====== Excerpt to read ======

On August 24, 2001, Captain Quig decided to investigate the abandoned house.  Prior to entering Calhoun County, Quig contacted the Calhoun County Sheriff's Department and spoke with Sheriff Summers regarding the alleged stolen property.  According to Quig, "the Sheriff said help myself, go ahead and take a look at the house; and that if I found anything that didn't belong to us, he wanted me to catalog it and turn it into the Calhoun County Sheriff's Department for processing for possibly being a stolen item out of their area or their jurisdiction."

When Captain Quig and other Lexington County officers investigated the outside of the house and looked through the windows, they saw "female clothes" and "pornographic magazines on the floor and things like that."    Because he believed some of the items may have belonged to Amy Westbury, Captain Quig procured a search warrant for the house.

As a result of their discovery, Captain Quig and other Lexington County officers, including Lieutenant Henry Dukes, set up surveillance of the abandoned house on August 24 and 25, 2001.  Captain Quig claimed he had "cleared" the surveillance operation with Sheriff Summers.  Quig testified that "[t]heir edict to us was 'Fine, have at it.  We can't help you with it.  If you find anything or anything comes up, call us.'"

On the second night of the surveillance operation, Lieutenant Dukes made radio contact with the Calhoun County Sheriff's Department.  In response to the call, Sheriff Summers and several of his deputies came to the surveillance location.  Lieutenant Dukes then discussed the operation with Sheriff Summers and requested that a Calhoun County officer remain at the location.  According to Lieutenant Dukes, Sheriff Summers stated, "It looks like you are doing a fine job.  You have got everything under control as far as I'm concerned."  Sheriff Summers also did not believe it was necessary for a Calhoun County officer to remain with Lieutenant Dukes but assured him that he would return if assistance was needed. 

At approximately 10:30 p.m. on August 25, 2001, a man drove up to the abandoned house.  Lieutenant Dukes observed the man, who was later identified as Boswell, stop the vehicle and turn off all the lights except for the interior light.  As Lieutenant Dukes approached the vehicle, he saw Boswell "bringing different items out of the vehicle and chunking them into the woods."  When he turned his flashlight on Boswell, Lieutenant Dukes observed Boswell "with his pants down around his ankles.  He had something in his hand wrapped around his penis, and he was masturbating as he was throwing things out of the vehicle into the hedgerow and also onto the ground."  After Lieutenant Dukes identified himself, he directed Boswell to stop what he was doing and put his hands where the officer could see them.  Boswell ignored the command and continued to reach into the vehicle and throw out items, including a knife and a crowbar.  As a result, the officers threw Boswell to the ground, handcuffed him, and placed him in investigative detention.  Lieutenant Dukes then ascertained Boswell's identity, read him his Miranda[2] rights, and placed him in a Lexington County patrol car to await the arrival of Captain Quig.  Lieutenant Dukes explained that Boswell was detained for "[b]eing at the location nude, masturbating, also throwing weapons, and not following law enforcement that was fully identified."

======

Render this sentence from the surveillance account in Spanish: "In response to the call, Sheriff Summers and several of his deputies came to the surveillance location."

====== Data extract ======

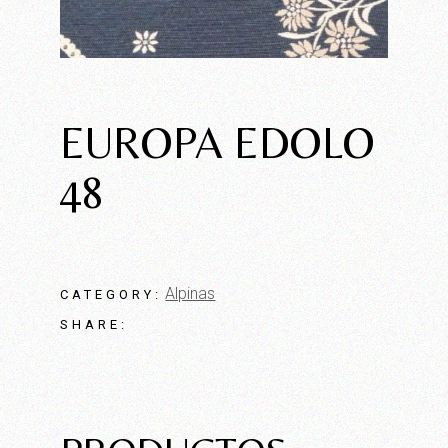
EUROPA EDOLO
48
Alpinas
CATEGORY:
SHARE:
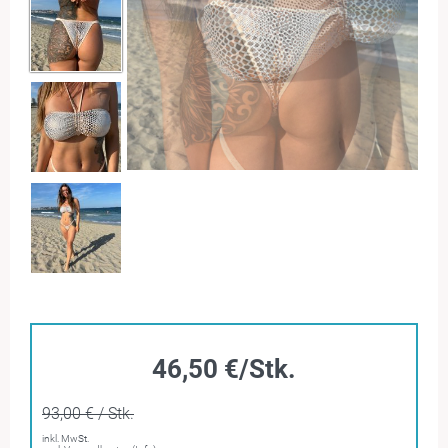
46,50 €/Stk.
93,00 € / Stk.
inkl. MwSt.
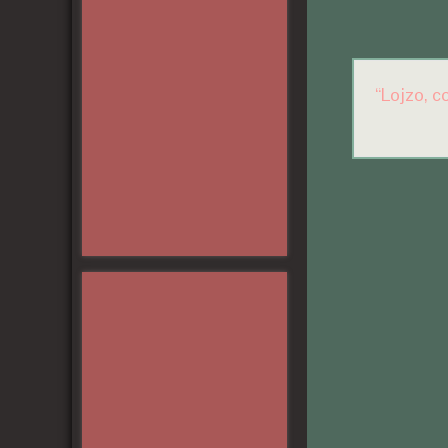
“Lojzo, c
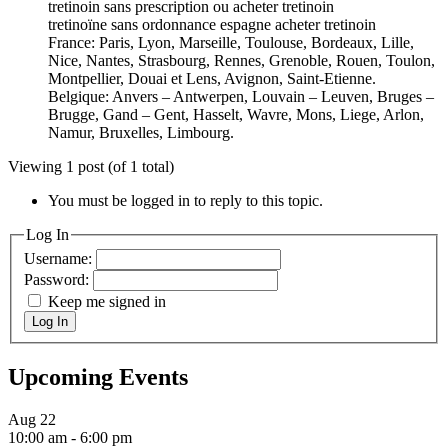
tretinoin sans prescription ou acheter tretinoin
tretinoïne sans ordonnance espagne acheter tretinoin
France: Paris, Lyon, Marseille, Toulouse, Bordeaux, Lille,
Nice, Nantes, Strasbourg, Rennes, Grenoble, Rouen, Toulon,
Montpellier, Douai et Lens, Avignon, Saint-Etienne.
Belgique: Anvers – Antwerpen, Louvain – Leuven, Bruges –
Brugge, Gand – Gent, Hasselt, Wavre, Mons, Liege, Arlon,
Namur, Bruxelles, Limbourg.
Viewing 1 post (of 1 total)
You must be logged in to reply to this topic.
Log In
Username:
Password:
Keep me signed in
Log In
Upcoming Events
Aug
22
10:00 am
-
6:00 pm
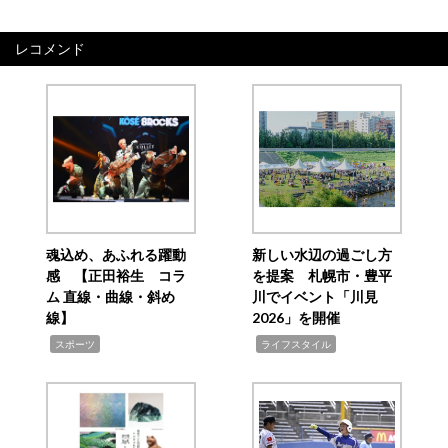
レコメンド
魂込め、あふれる躍動
新しい水辺の過ごし方
感 【正田裕生 コラ
を提案 札幌市・豊平
ム 直線・曲線・斜め
川でイベント「川見
線】
2026」を開催
,
,
スポーツ
ライフスタイル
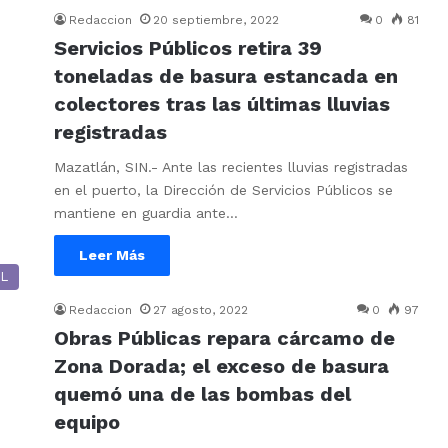
Redaccion
20 septiembre, 2022
0
81
Servicios Públicos retira 39
toneladas de basura estancada en
colectores tras las últimas lluvias
registradas
Mazatlán, SIN.- Ante las recientes lluvias registradas
en el puerto, la Dirección de Servicios Públicos se
mantiene en guardia ante…
Leer Más
L
Redaccion
27 agosto, 2022
0
97
Obras Públicas repara cárcamo de
Zona Dorada; el exceso de basura
quemó una de las bombas del
equipo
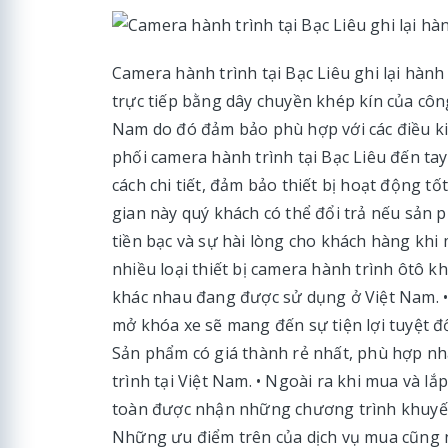
Camera hành trình tại Bạc Liêu ghi lại hành
trực tiếp bằng dây chuyền khép kín của côn
Nam do đó đảm bảo phù hợp với các điều kiệ
phối camera hành trình tại Bạc Liêu đến tay
cách chi tiết, đảm bảo thiết bị hoạt động t
gian này quý khách có thể đổi trả nếu sản
tiền bạc và sự hài lòng cho khách hàng khi 
nhiều loại thiết bị camera hành trình ôtô 
khác nhau đang được sử dụng ở Việt Nam. • 
mở khóa xe sẽ mang đến sự tiện lợi tuyệt đ
Sản phẩm có giá thành rẻ nhất, phù hợp n
trình tại Việt Nam. • Ngoài ra khi mua và l
toàn được nhận những chương trình khuyến 
Những ưu điểm trên của dịch vụ mua cũng nh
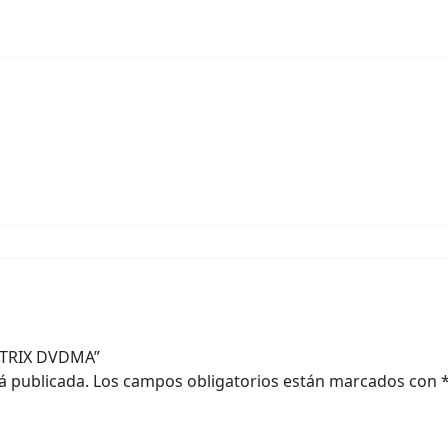
MATRIX DVDMA”
á publicada.
Los campos obligatorios están marcados con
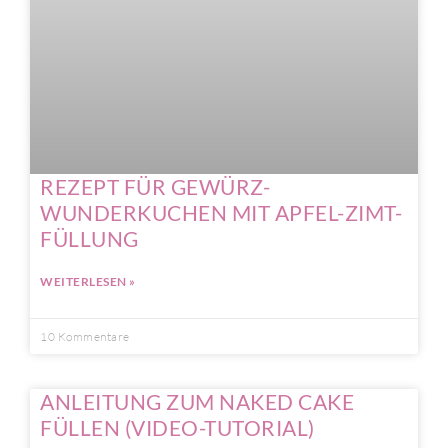
REZEPT FÜR GEWÜRZ-
WUNDERKUCHEN MIT APFEL-ZIMT-
FÜLLUNG
WEITERLESEN »
10 Kommentare
ANLEITUNG ZUM NAKED CAKE
FÜLLEN (VIDEO-TUTORIAL)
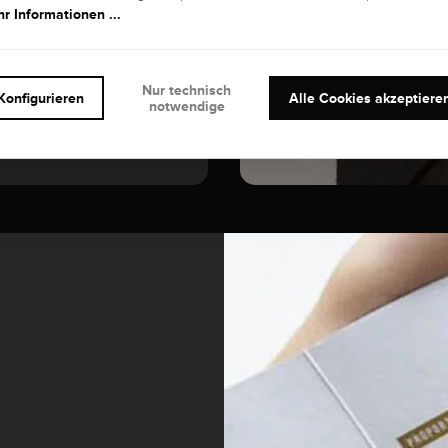
r Informationen ...
Nur technisch
Konfigurieren
Alle Cookies akzeptiere
notwendige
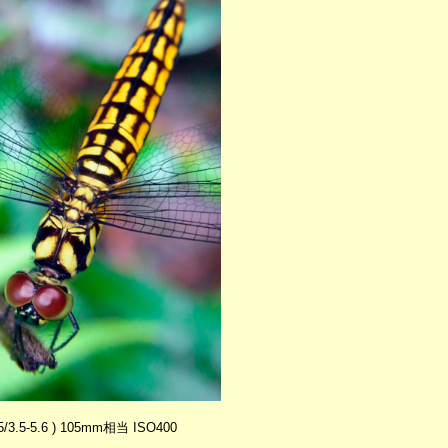
.5/3.5-5.6 ) 105mm相当 ISO400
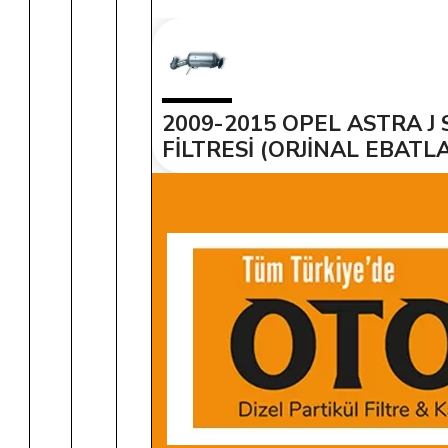
İ
2009-2015 OPEL ASTRA J 
FİLTRESİ (ORJİNAL EBATL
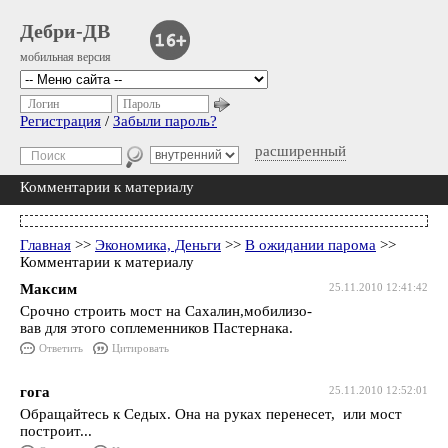
Дебри-ДВ
мобильная версия
Логин
Пароль
Регистрация
/
Забыли пароль?
расширенный
Комментарии к материалу
Главная
>>
Экономика, Деньги
>>
В ожидании парома
>>
Комментарии к материалу
Максим
25.11.2010 12:41:42
Срочно строить мост на Сахалин,мобилизо-
вав для этого соплеменников Пастернака.
Ответить
Цитировать
гога
25.11.2010 12:52:01
Обращайтесь к Седых. Она на руках перенесет, или мост
построит...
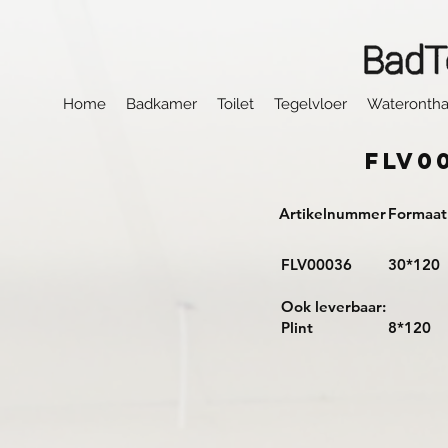
Home
Badkamer
Toilet
Tegelvloer
Waterontha
FLV0
Artikelnummer
Formaat
FLV00036
30*120
Ook leverbaar:
Plint
8*120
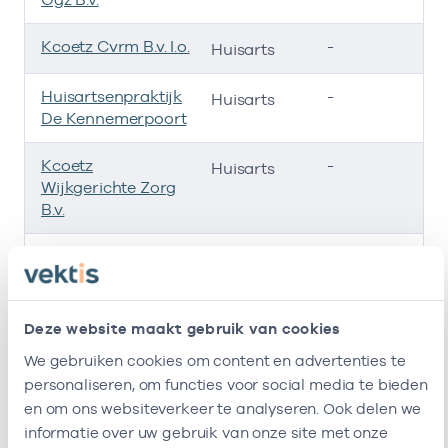
Kcoetz Cvrm B.v. I.o.
-
01
Huisarts
Huisartsenpraktijk
-
02
Huisarts
De Kennemerpoort
Kcoetz
-
01
Huisarts
Wijkgerichte Zorg
B.v.
Huisartsen
-
01
Huisarts
Cooperatie Zuid
Kennemerland
(Hczk)
Deze website maakt gebruik van cookies
Ik ben werkzaam bij de volgende vestigingen
We gebruiken cookies om content en advertenties te
personaliseren, om functies voor social media te bieden
Ik heb een arbeidsrelatie met
en om ons websiteverkeer te analyseren. Ook delen we
informatie over uw gebruik van onze site met onze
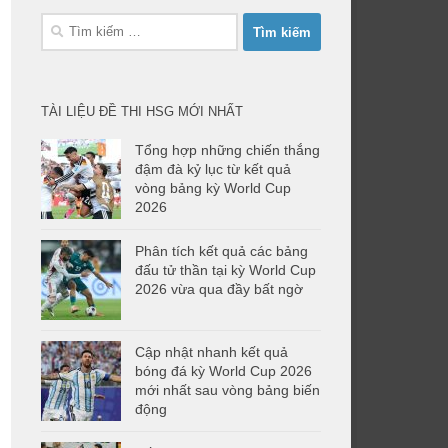
Tìm
kiếm
cho:
TÀI LIỆU ĐỀ THI HSG MỚI NHẤT
Tổng hợp những chiến thắng
đậm đà kỷ lục từ kết quả
vòng bảng kỳ World Cup
2026
Phân tích kết quả các bảng
đấu tử thần tại kỳ World Cup
2026 vừa qua đầy bất ngờ
Cập nhật nhanh kết quả
bóng đá kỳ World Cup 2026
mới nhất sau vòng bảng biến
động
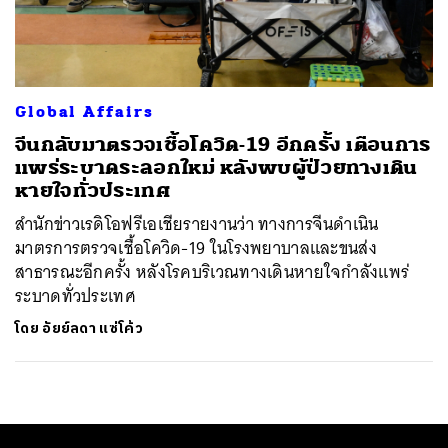
ค้นหา
SHARE
TWEET
LINE
EMAIL
Global Affairs
จีนกลับมาตรวจเชื้อโควิด-19 อีกครั้ง เตือนการ
แพร่ระบาดระลอกใหม่ หลังพบผู้ป่วยทางเดิน
หายใจทั่วประเทศ
สำนักข่าวเรดิโอฟรีเอเชียรายงานว่า ทางการจีนดำเนิน
มาตรการตรวจเชื้อโควิด-19 ในโรงพยาบาลและขนส่ง
สาธารณะอีกครั้ง หลังโรคบริเวณทางเดินหายใจกำลังแพร่
ระบาดทั่วประเทศ
โดย
อัยย์ลดา แซ่โค้ว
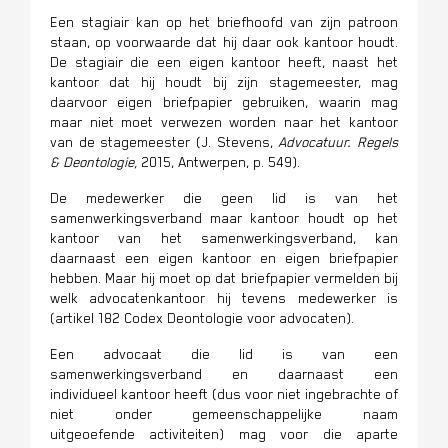
Een stagiair kan op het briefhoofd van zijn patroon
staan, op voorwaarde dat hij daar ook kantoor houdt.
De stagiair die een eigen kantoor heeft, naast het
kantoor dat hij houdt bij zijn stagemeester, mag
daarvoor eigen briefpapier gebruiken, waarin mag
maar niet moet verwezen worden naar het kantoor
van de stagemeester (J. Stevens,
Advocatuur. Regels
& Deontologie,
2015, Antwerpen, p. 549).
De medewerker die geen lid is van het
samenwerkingsverband maar kantoor houdt op het
kantoor van het samenwerkingsverband, kan
daarnaast een eigen kantoor en eigen briefpapier
hebben. Maar hij moet op dat briefpapier vermelden bij
welk advocatenkantoor hij tevens medewerker is
(artikel 182 Codex Deontologie voor advocaten).
Een advocaat die lid is van een
samenwerkingsverband en daarnaast een
individueel kantoor heeft (dus voor niet ingebrachte of
niet onder gemeenschappelijke naam
uitgeoefende activiteiten) mag voor die aparte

======

> Reply: En respuesta a la llamada, el sheriff Summers y varios de sus ayudantes acudieron al lugar de la vigilancia.